━━━━━ Exercise input ━━━━━

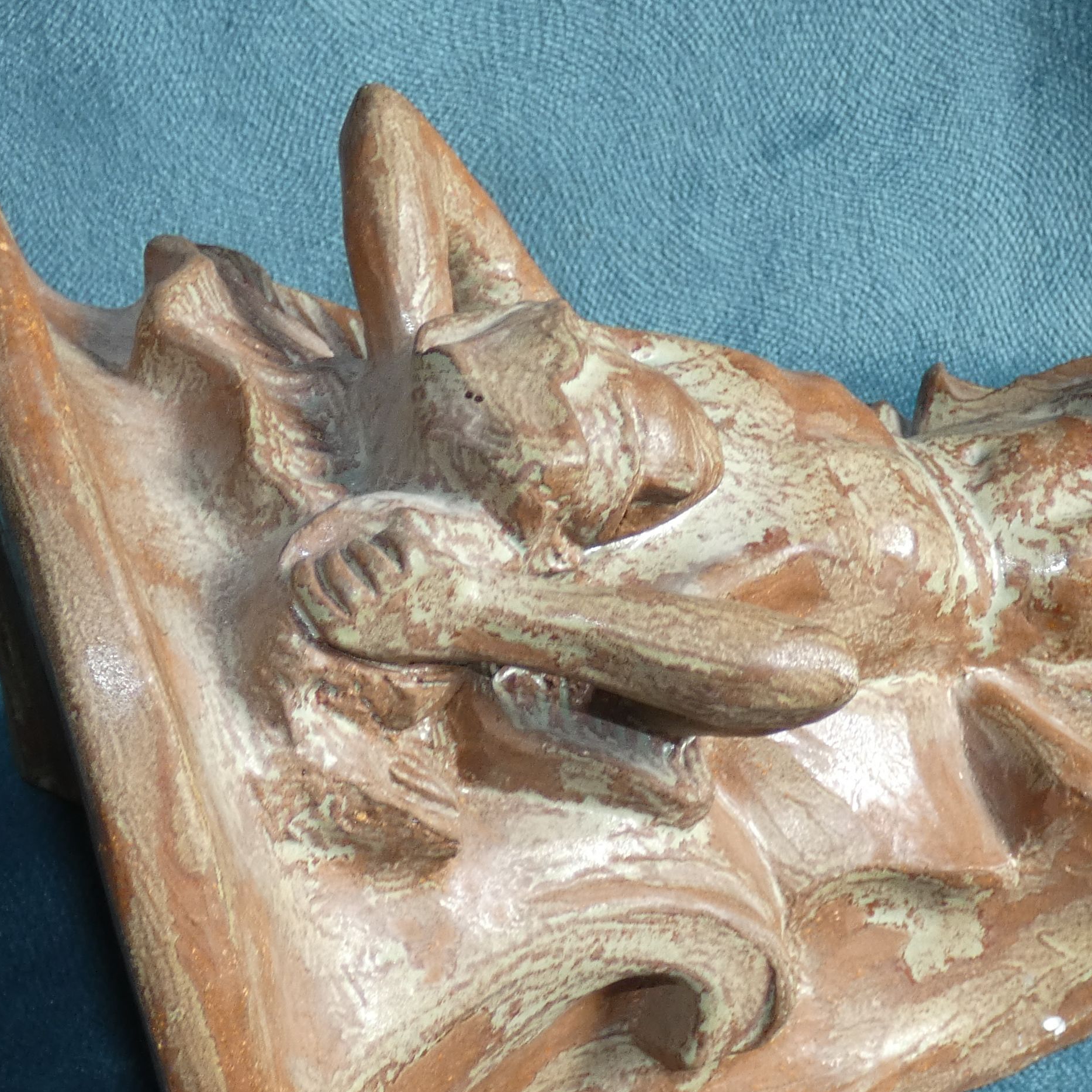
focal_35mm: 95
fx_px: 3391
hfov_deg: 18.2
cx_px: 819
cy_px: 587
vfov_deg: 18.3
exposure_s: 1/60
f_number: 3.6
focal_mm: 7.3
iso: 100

━━━━━
━━━━━ Exercise input ━━━━━

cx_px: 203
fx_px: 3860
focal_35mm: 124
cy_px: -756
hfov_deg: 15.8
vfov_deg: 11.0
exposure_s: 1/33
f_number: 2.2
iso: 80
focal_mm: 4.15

━━━━━
━━━━━ Exercise input ━━━━━

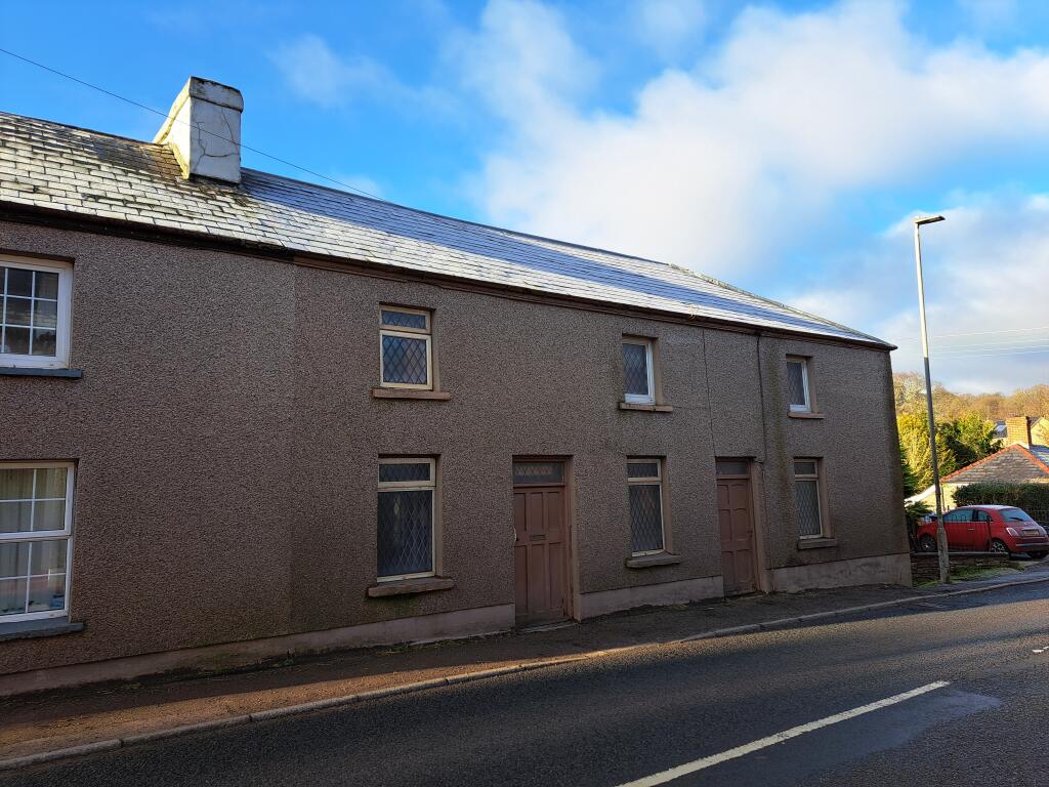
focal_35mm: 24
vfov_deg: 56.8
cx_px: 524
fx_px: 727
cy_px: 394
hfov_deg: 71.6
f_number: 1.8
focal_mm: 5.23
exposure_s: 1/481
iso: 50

━━━━━

• Work required: Print, without alteration, only the lines above between the one holding "focal_35mm: 124" and the one holding "focal_mm: 4.15", inclusive.

• Exercise answer:
focal_35mm: 124
cy_px: -756
hfov_deg: 15.8
vfov_deg: 11.0
exposure_s: 1/33
f_number: 2.2
iso: 80
focal_mm: 4.15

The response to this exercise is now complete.